WHAT THIS TASK INVOLVES: From the first line to the last, print the records exactly, leaving out the pictures.

RECORDS:
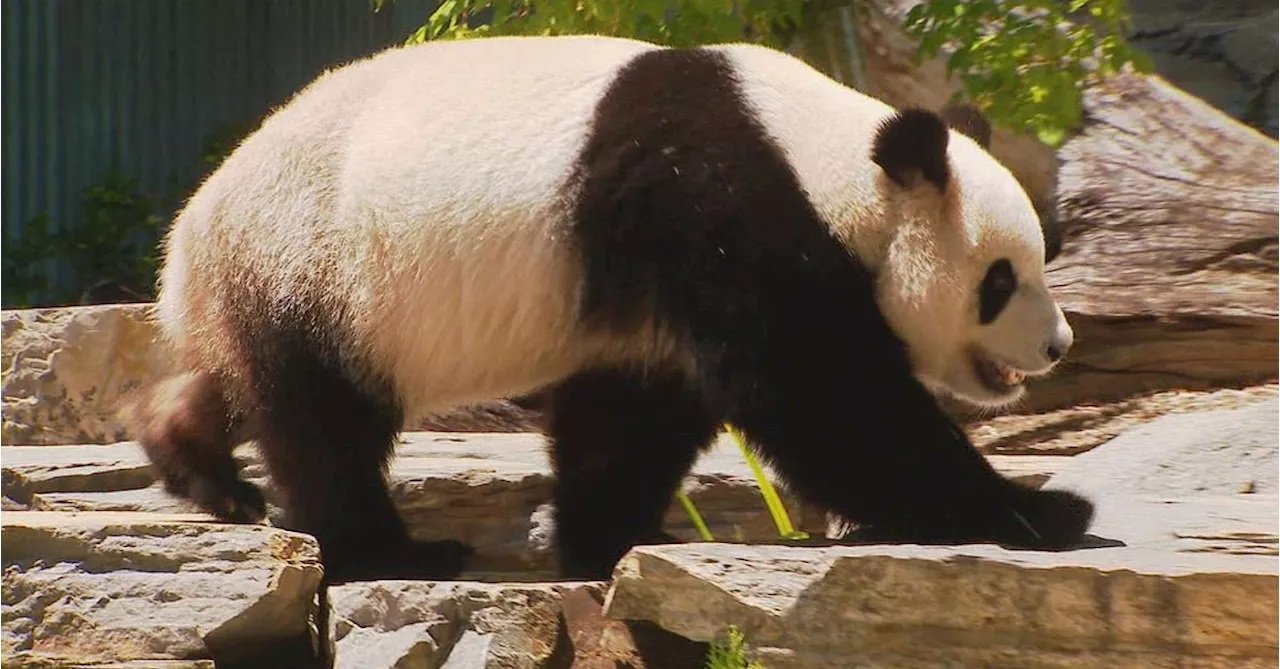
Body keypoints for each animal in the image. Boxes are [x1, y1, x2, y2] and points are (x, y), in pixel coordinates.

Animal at [127, 34, 1090, 583]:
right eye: (1001, 278)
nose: (1057, 345)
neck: (830, 162)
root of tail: (187, 240)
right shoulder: (718, 204)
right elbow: (827, 399)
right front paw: (1040, 510)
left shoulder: (656, 278)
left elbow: (635, 413)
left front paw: (604, 539)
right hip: (320, 262)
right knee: (327, 421)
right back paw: (388, 550)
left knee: (240, 384)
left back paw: (198, 463)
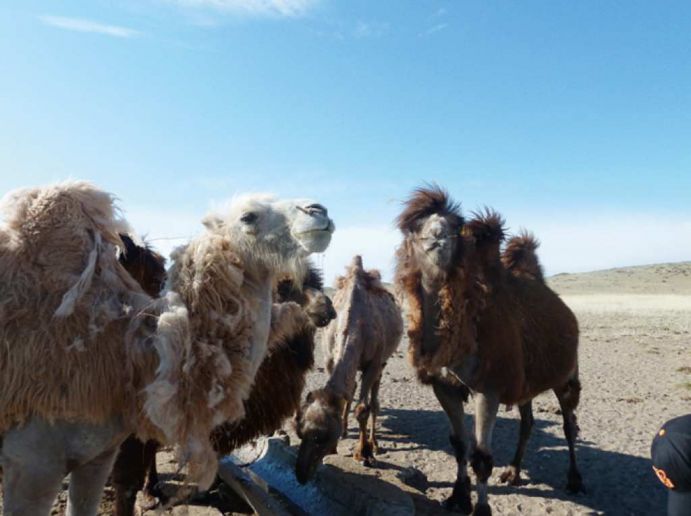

ANSWER FOR THE TASK:
Body keypoints for each animal in the image. Boxes are [x1, y1, x2, y2] and points are (x, y), in pixel coordinates.

Animal at [127, 34, 1090, 583]:
right eye: (1001, 278)
nose: (1057, 345)
neck: (830, 162)
root of tail: (187, 240)
right shoulder: (718, 204)
right elbow: (827, 399)
right front paw: (1040, 510)
left shoulder: (656, 278)
left elbow: (635, 413)
left front paw: (604, 539)
right hip: (320, 262)
right knee: (327, 421)
right back paw: (388, 550)
left knee: (240, 384)
left back paw: (198, 463)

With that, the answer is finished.